## Required work
For each record that follows, restate the text exactly and drop the pictures.

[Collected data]
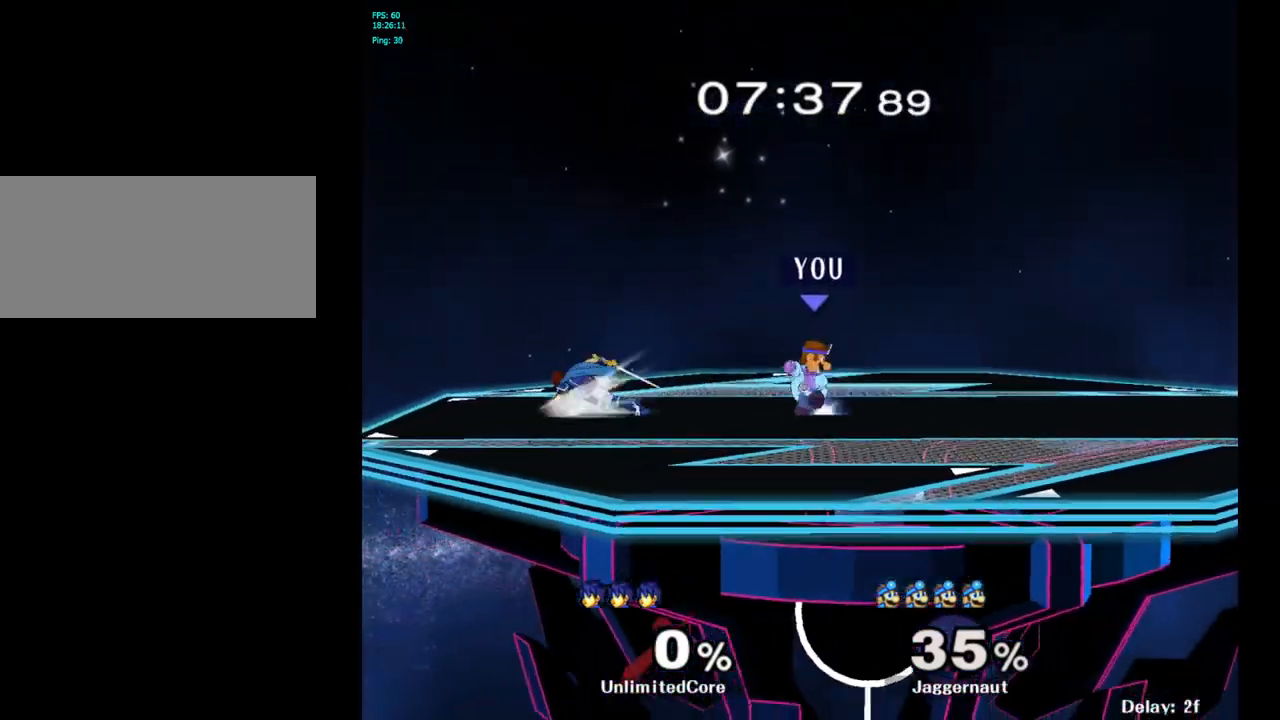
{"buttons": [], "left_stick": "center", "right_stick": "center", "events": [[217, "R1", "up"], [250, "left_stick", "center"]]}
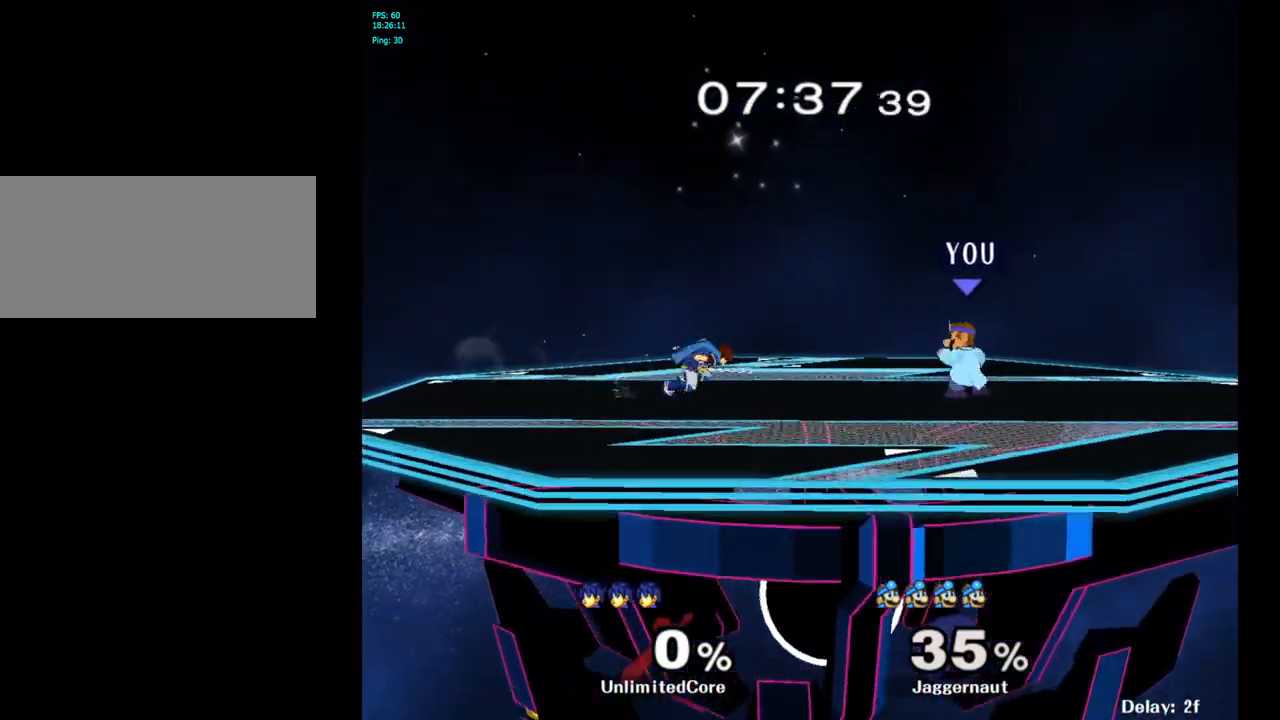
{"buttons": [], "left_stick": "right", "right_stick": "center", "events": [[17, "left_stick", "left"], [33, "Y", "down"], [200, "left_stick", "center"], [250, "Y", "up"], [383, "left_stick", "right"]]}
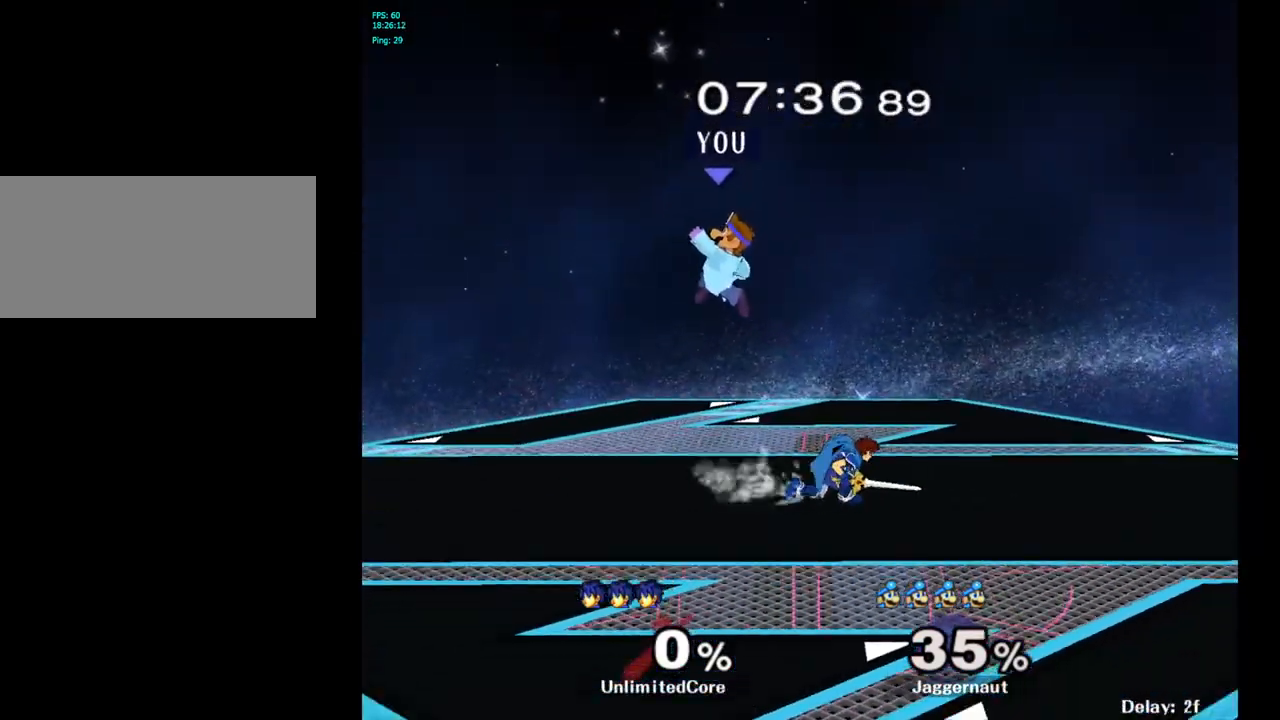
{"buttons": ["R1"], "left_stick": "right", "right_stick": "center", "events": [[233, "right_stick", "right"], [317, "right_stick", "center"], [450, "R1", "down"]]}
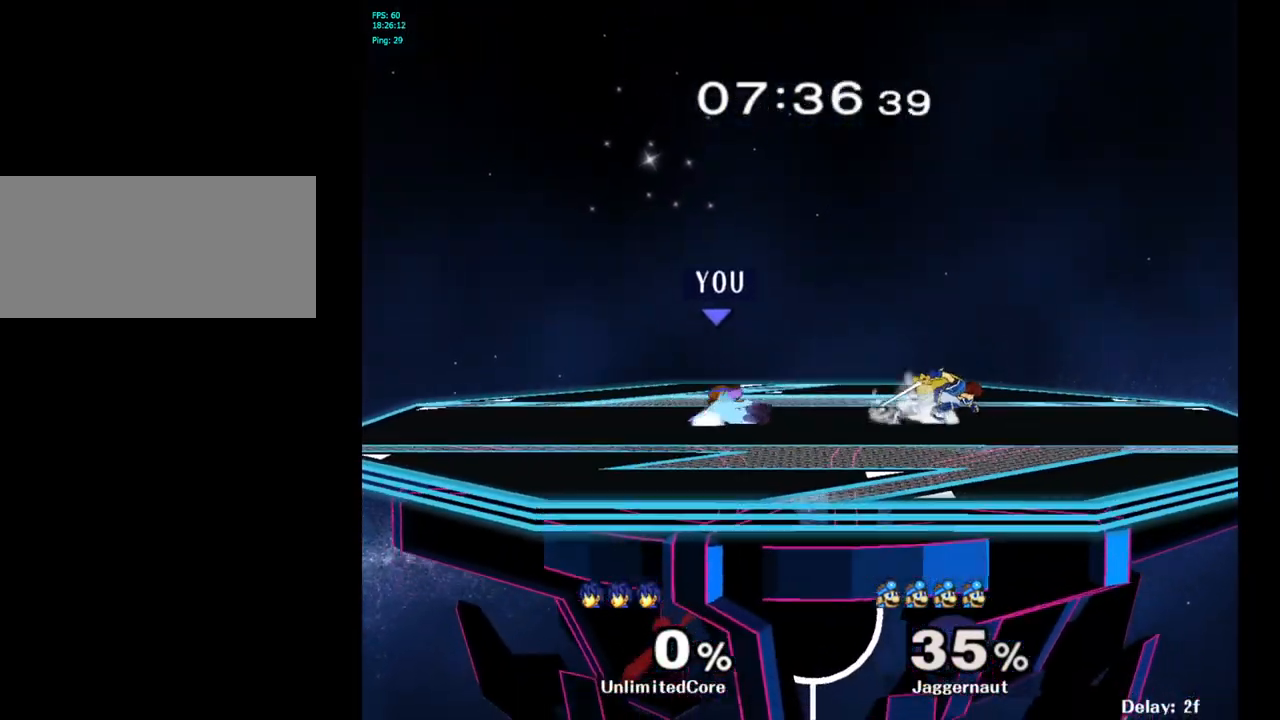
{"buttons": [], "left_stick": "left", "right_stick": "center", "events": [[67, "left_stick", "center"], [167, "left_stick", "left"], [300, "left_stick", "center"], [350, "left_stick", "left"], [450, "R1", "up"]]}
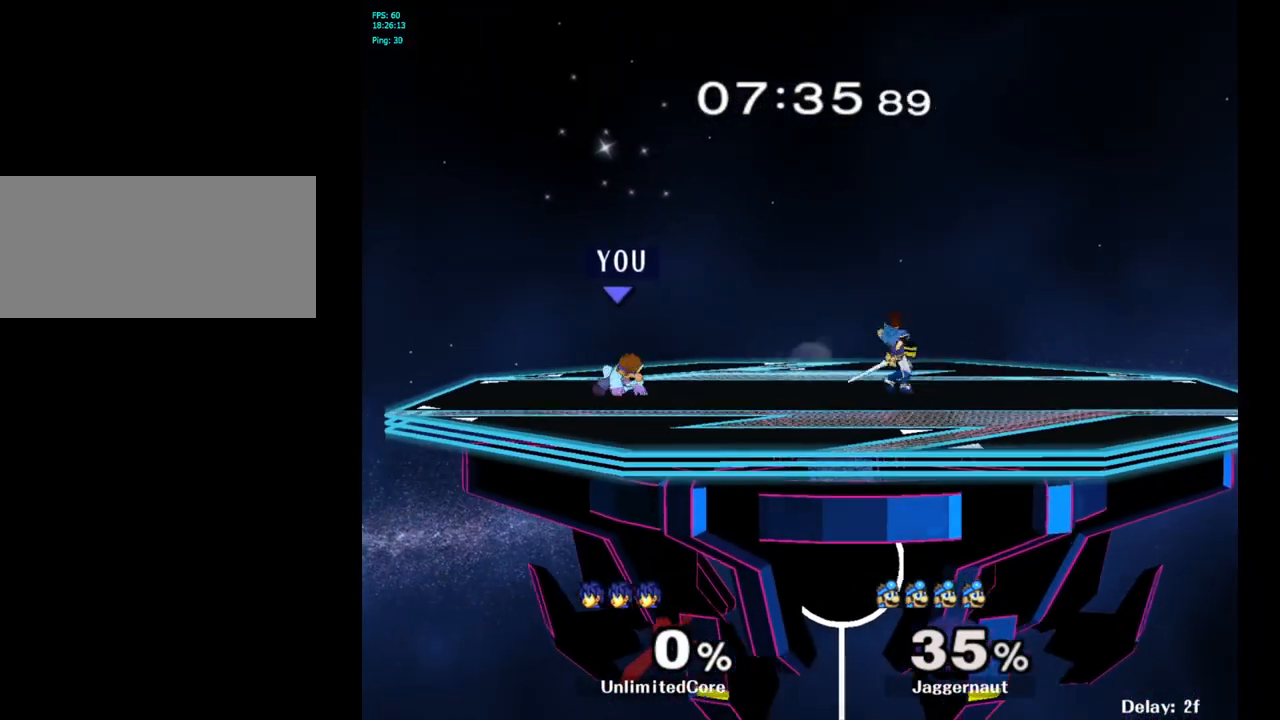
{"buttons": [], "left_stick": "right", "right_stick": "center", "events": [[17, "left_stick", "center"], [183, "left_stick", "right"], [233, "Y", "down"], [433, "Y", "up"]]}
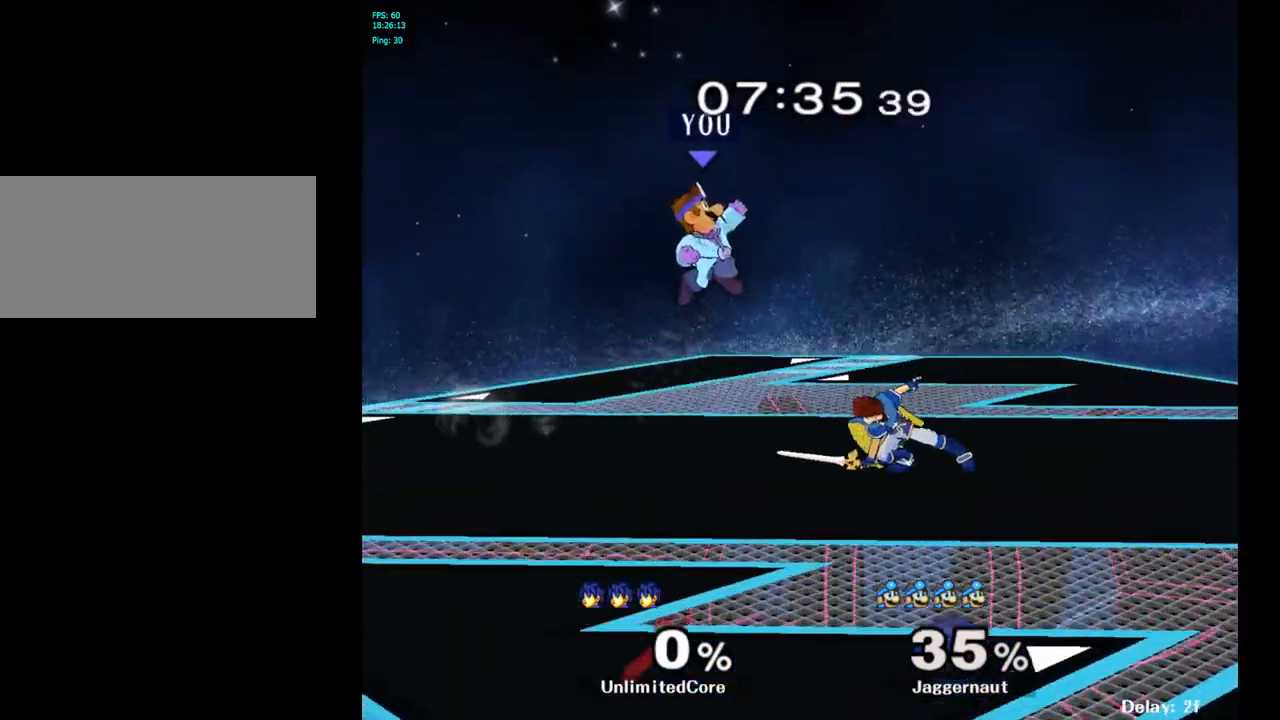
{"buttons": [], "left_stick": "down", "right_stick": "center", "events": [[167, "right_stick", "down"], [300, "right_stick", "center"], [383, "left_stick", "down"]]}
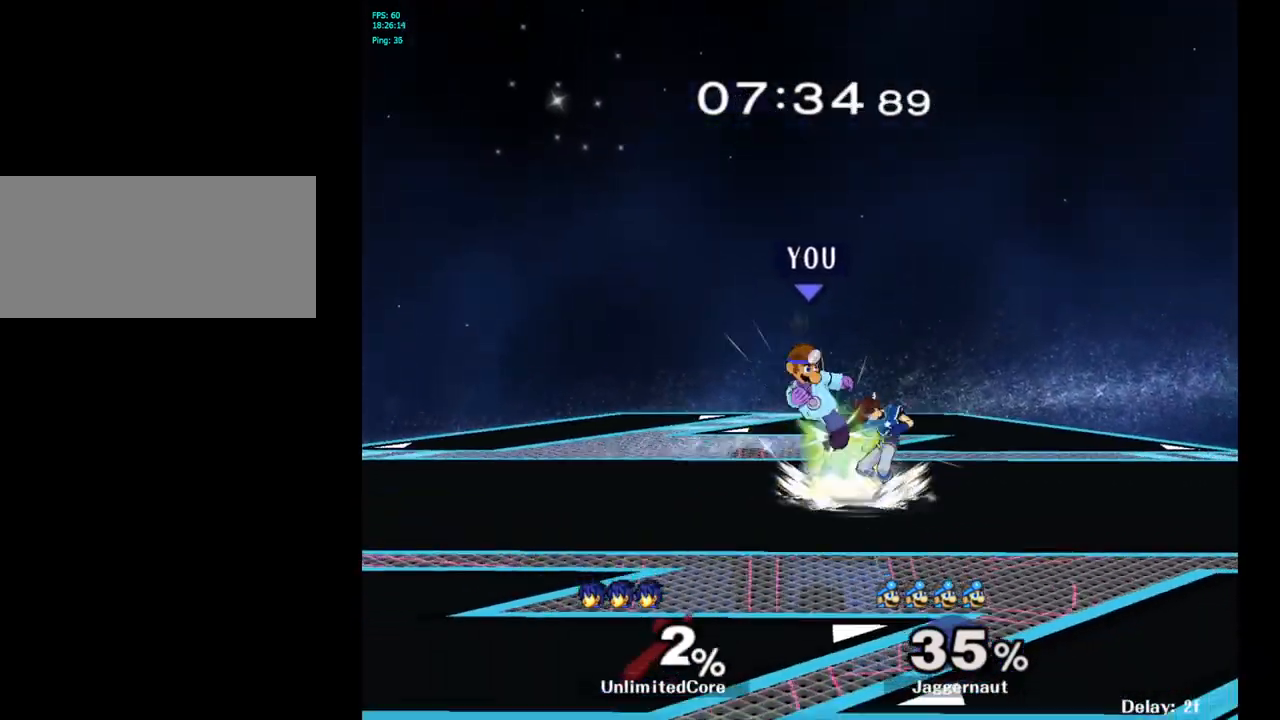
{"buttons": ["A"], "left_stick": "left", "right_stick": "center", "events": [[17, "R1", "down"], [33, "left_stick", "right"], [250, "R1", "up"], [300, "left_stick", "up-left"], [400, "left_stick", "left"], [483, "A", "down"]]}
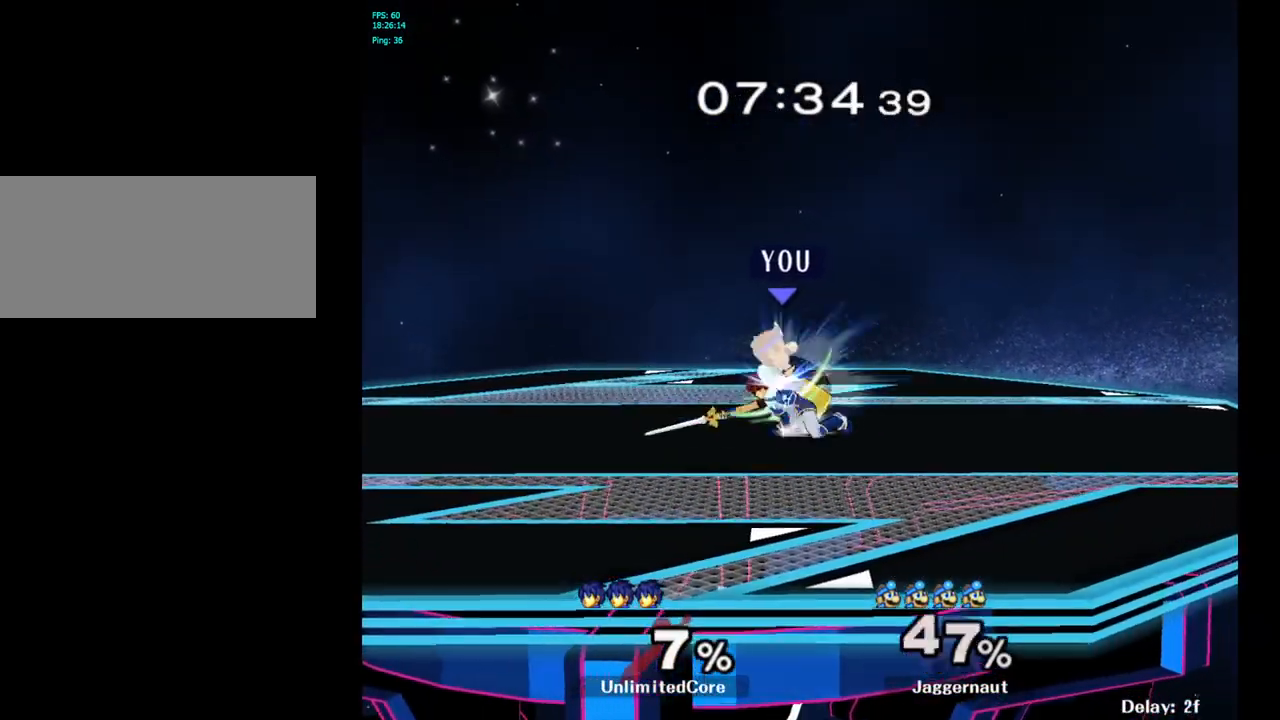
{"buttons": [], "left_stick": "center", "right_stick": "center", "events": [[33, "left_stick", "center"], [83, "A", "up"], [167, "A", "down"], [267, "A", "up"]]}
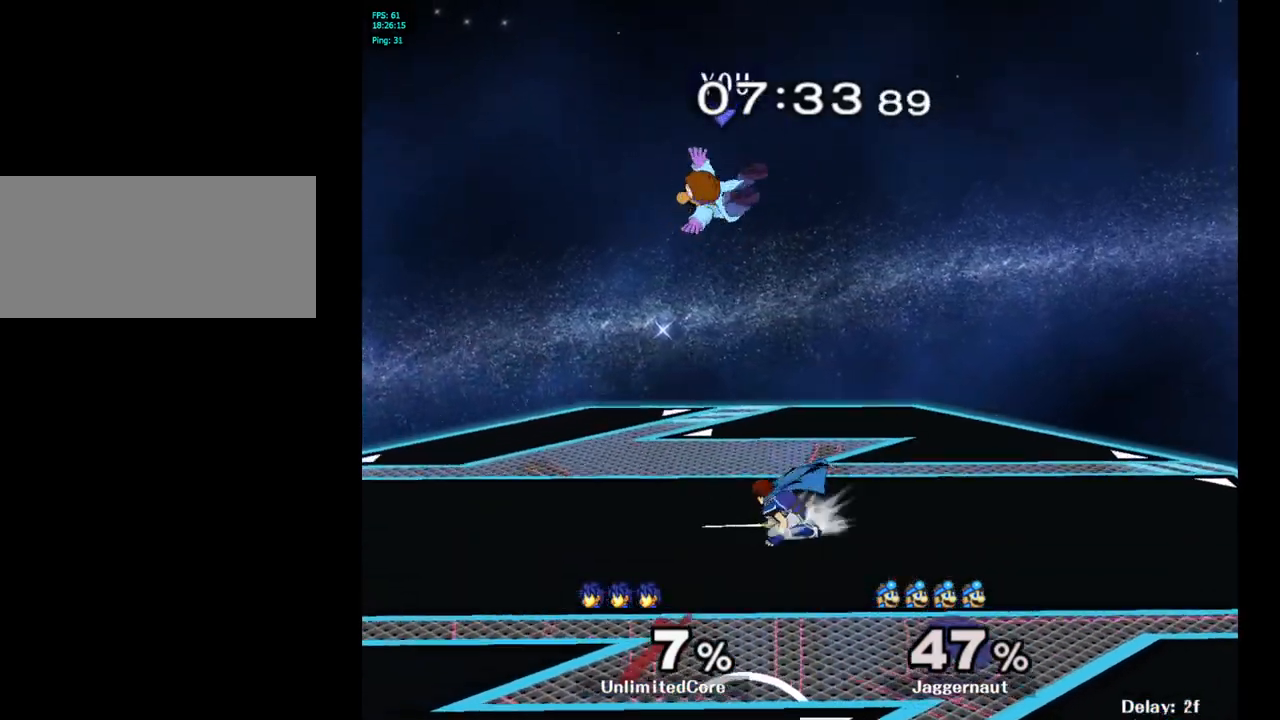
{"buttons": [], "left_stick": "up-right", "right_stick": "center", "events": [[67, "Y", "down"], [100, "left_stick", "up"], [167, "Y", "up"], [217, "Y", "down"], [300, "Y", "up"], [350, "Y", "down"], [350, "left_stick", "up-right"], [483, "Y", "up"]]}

## Reply to the exercise
{"buttons": [], "left_stick": "center", "right_stick": "center", "events": [[217, "R1", "up"], [250, "left_stick", "center"]]}
{"buttons": [], "left_stick": "right", "right_stick": "center", "events": [[17, "left_stick", "left"], [33, "Y", "down"], [200, "left_stick", "center"], [250, "Y", "up"], [383, "left_stick", "right"]]}
{"buttons": ["R1"], "left_stick": "right", "right_stick": "center", "events": [[233, "right_stick", "right"], [317, "right_stick", "center"], [450, "R1", "down"]]}
{"buttons": [], "left_stick": "left", "right_stick": "center", "events": [[67, "left_stick", "center"], [167, "left_stick", "left"], [300, "left_stick", "center"], [350, "left_stick", "left"], [450, "R1", "up"]]}
{"buttons": [], "left_stick": "right", "right_stick": "center", "events": [[17, "left_stick", "center"], [183, "left_stick", "right"], [233, "Y", "down"], [433, "Y", "up"]]}
{"buttons": [], "left_stick": "down", "right_stick": "center", "events": [[167, "right_stick", "down"], [300, "right_stick", "center"], [383, "left_stick", "down"]]}
{"buttons": ["A"], "left_stick": "left", "right_stick": "center", "events": [[17, "R1", "down"], [33, "left_stick", "right"], [250, "R1", "up"], [300, "left_stick", "up-left"], [400, "left_stick", "left"], [483, "A", "down"]]}
{"buttons": [], "left_stick": "center", "right_stick": "center", "events": [[33, "left_stick", "center"], [83, "A", "up"], [167, "A", "down"], [267, "A", "up"]]}
{"buttons": [], "left_stick": "up-right", "right_stick": "center", "events": [[67, "Y", "down"], [100, "left_stick", "up"], [167, "Y", "up"], [217, "Y", "down"], [300, "Y", "up"], [350, "Y", "down"], [350, "left_stick", "up-right"], [483, "Y", "up"]]}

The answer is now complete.